Je revins à moi par un éclat de rire nerveux; on avait fait sortir les hommes pour me donner les soins que nécessitait mon évanouissement. J'étais à moitié déshabillée; je tenais Terezia pressée contre mon cœur et ne voulais pas la lâcher. Il me semblait qu'en la lâchant je tomberais dans un précipice.

Je haletai longtemps avant de reprendre complètement et ma connaissance d'abord et mon pouvoir sur moi-même ensuite; puis enfin, au lieu d'une indisposition, me sentant noyée dans un bien-être étrange, je demandai moi-même où étaient nos convives.

En un instant je fus rajustée et on les fit rentrer.

Ils avaient parfaitement vu qu'il n'y avait rien de joué dans mon évanouissement; que j'avais succombé sous le poids d'une excitation nerveuse plus forte que moi.

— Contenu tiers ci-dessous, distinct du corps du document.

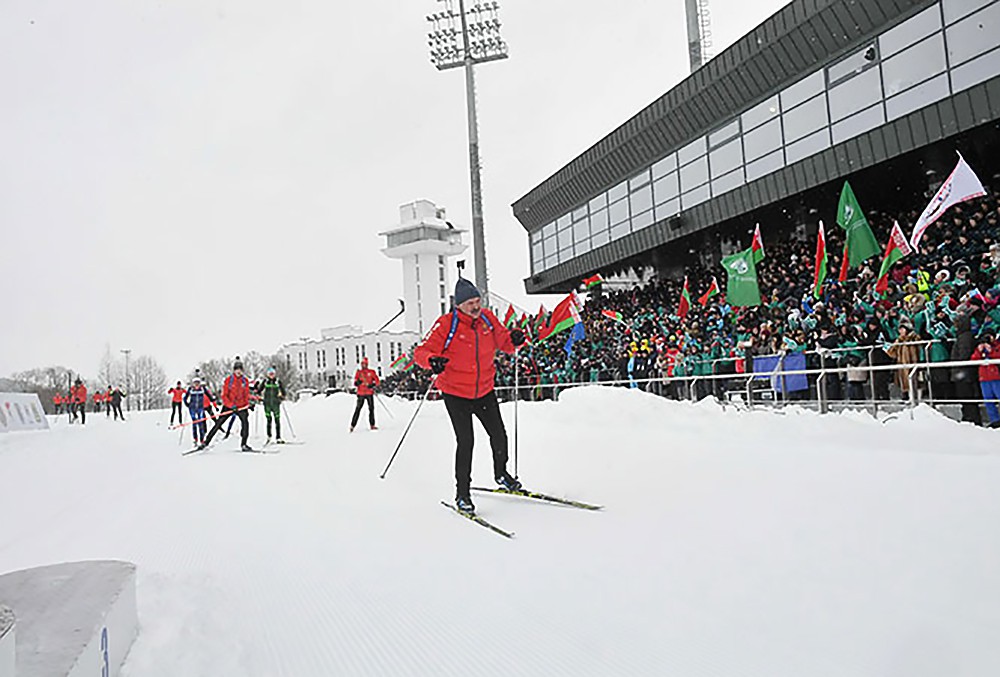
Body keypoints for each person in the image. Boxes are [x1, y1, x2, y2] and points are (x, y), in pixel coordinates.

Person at [413, 278, 527, 514]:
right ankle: (462, 493)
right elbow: (421, 351)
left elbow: (504, 342)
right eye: (470, 303)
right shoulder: (446, 324)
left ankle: (501, 474)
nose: (475, 307)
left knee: (499, 435)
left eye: (478, 301)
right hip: (456, 393)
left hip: (484, 390)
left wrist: (514, 339)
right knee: (466, 442)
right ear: (459, 305)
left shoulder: (487, 319)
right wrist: (431, 361)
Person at [199, 357, 255, 451]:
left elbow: (246, 395)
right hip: (229, 406)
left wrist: (248, 405)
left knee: (245, 423)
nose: (238, 372)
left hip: (241, 406)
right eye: (237, 370)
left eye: (240, 370)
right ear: (234, 370)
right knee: (218, 423)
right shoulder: (229, 380)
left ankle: (244, 444)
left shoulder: (245, 381)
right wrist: (231, 405)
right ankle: (206, 442)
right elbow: (224, 396)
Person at [256, 367, 286, 443]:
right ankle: (269, 436)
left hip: (276, 404)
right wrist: (259, 396)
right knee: (269, 420)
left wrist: (282, 396)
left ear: (275, 374)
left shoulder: (278, 382)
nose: (271, 375)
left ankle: (278, 437)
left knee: (277, 420)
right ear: (268, 374)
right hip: (267, 404)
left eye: (272, 374)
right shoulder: (265, 381)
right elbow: (259, 390)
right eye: (270, 374)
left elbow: (283, 391)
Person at [350, 357, 380, 432]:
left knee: (371, 409)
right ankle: (352, 425)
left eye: (365, 364)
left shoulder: (371, 372)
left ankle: (372, 425)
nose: (363, 365)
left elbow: (377, 381)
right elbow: (355, 382)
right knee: (358, 409)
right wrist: (358, 382)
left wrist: (372, 385)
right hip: (361, 393)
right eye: (362, 364)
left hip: (369, 393)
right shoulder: (359, 373)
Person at [183, 376, 214, 447]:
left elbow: (209, 395)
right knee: (194, 422)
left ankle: (202, 439)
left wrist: (213, 400)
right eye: (195, 383)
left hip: (200, 408)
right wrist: (187, 404)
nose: (196, 385)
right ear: (193, 384)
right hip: (192, 408)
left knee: (201, 423)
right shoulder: (190, 389)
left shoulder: (202, 389)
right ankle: (195, 439)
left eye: (198, 383)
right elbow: (185, 398)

Barras vint à moi et me tendit les deux mains en me demandant si j'allais mieux; elles étaient froides et tremblantes. On voyait que lui-même avait été fortement ému; la même émotion, mais à des degrés différents, se peignait sur les visages de Tallien et de Fréron.

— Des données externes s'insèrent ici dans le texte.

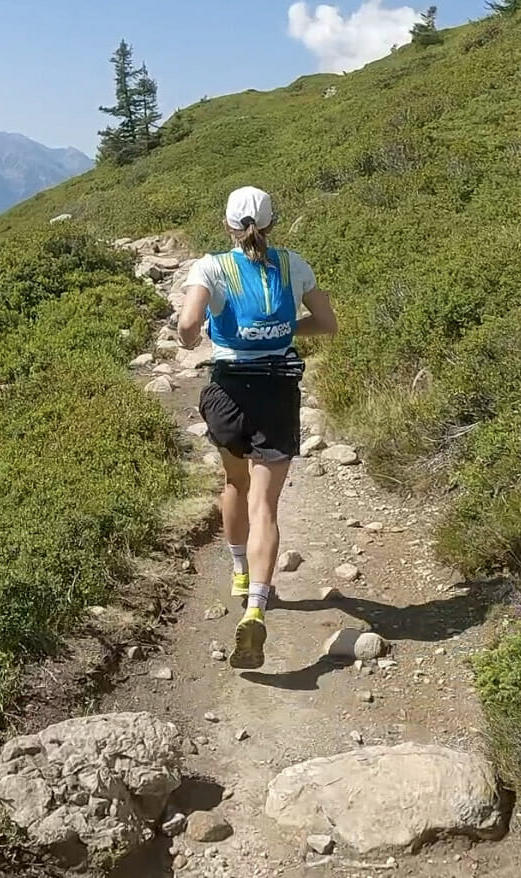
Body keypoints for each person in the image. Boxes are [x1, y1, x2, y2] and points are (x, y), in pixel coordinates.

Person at [177, 186, 337, 670]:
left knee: (234, 483)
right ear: (271, 224)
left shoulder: (210, 268)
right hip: (276, 392)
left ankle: (240, 572)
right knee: (265, 505)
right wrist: (285, 332)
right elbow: (326, 324)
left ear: (227, 224)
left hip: (227, 392)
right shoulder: (295, 264)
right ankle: (256, 609)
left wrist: (200, 333)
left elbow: (187, 330)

—Mais, bon Dieu! qu'avez-vous donc eu, mademoiselle? me demanda Barras.

—Je ne sais moi-même. Ces dames viennent de me dire que je m'étais trouvée mal après avoir joué je ne sais quelle fantaisie sur le piano.

—Vous appelez ça une fantaisie, mademoiselle? Mais c'est une symphonie comme jamais dans ses plus beaux jours Beethoven n'en a composé une. Ah! s'il y avait eu là un sténographe musical, de quel chef-d'œuvre vous eussiez enrichi ce répertoire si restreint, qui, au lieu de parler à l'âme avec la voix seule, lui parle par le cœur à tous les sens!

—Je ne sais, lui dis-je en haussant légèrement les épaules. Je ne me souviens de rien.